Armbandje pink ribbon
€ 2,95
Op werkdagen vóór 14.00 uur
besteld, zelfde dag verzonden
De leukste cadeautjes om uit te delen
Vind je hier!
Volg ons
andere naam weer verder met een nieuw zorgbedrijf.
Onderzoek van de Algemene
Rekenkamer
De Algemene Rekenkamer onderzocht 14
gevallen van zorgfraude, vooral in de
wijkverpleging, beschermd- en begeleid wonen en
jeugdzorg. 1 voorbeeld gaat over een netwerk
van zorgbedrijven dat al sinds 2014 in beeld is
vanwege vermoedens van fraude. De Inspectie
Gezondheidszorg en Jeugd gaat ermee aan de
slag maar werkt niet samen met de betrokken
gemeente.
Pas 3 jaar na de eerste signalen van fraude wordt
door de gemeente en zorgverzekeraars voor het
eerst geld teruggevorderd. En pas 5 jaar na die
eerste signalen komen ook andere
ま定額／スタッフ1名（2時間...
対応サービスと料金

==

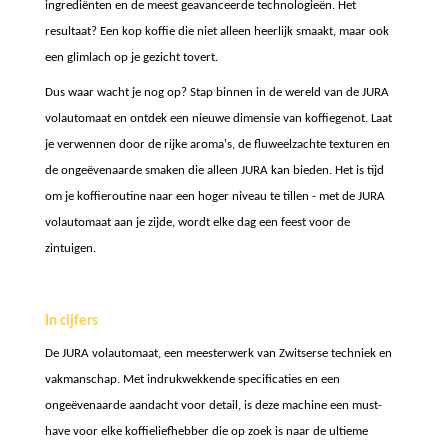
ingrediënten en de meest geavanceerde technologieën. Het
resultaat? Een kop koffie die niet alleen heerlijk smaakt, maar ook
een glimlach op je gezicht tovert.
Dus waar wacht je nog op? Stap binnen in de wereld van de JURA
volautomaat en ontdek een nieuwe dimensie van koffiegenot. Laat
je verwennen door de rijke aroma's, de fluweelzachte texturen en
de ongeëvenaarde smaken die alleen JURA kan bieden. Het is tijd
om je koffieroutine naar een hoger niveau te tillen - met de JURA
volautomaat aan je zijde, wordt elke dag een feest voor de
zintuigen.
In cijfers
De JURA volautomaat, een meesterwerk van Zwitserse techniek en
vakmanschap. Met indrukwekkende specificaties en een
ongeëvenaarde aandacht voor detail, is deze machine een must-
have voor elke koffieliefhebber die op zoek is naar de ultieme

TASK INSTRUCTIONS:
For each line above that contains the word "andere", give the line as it is written.

TASK OUTPUT:
andere naam weer verder met een nieuw zorgbedrijf.
eerste signalen komen ook andere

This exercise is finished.